▶ [Records from a data source]

══════════

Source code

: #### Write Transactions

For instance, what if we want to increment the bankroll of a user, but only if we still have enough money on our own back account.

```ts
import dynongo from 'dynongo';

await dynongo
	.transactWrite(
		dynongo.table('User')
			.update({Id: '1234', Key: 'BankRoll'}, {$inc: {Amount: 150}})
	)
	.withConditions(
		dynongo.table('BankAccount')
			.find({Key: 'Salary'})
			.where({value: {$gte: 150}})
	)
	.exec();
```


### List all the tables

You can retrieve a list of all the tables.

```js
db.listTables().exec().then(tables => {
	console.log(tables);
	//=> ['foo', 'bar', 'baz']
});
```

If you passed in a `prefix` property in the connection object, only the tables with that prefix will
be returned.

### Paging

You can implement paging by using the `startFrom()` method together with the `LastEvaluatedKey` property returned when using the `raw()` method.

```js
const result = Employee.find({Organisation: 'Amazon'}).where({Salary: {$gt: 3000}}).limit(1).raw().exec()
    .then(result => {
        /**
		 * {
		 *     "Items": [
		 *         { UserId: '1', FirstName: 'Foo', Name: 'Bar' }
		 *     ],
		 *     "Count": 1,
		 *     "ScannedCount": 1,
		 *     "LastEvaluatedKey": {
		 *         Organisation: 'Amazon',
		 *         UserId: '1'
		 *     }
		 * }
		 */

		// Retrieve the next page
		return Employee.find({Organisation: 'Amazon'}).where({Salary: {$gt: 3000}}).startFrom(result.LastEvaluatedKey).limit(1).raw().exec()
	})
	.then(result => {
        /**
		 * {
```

══════════

▶ [Work to complete]
Read through the lines above and collect those that contain the string "UserId".

▶ [Expected answer]
		 *         { UserId: '1', FirstName: 'Foo', Name: 'Bar' }
		 *         UserId: '1'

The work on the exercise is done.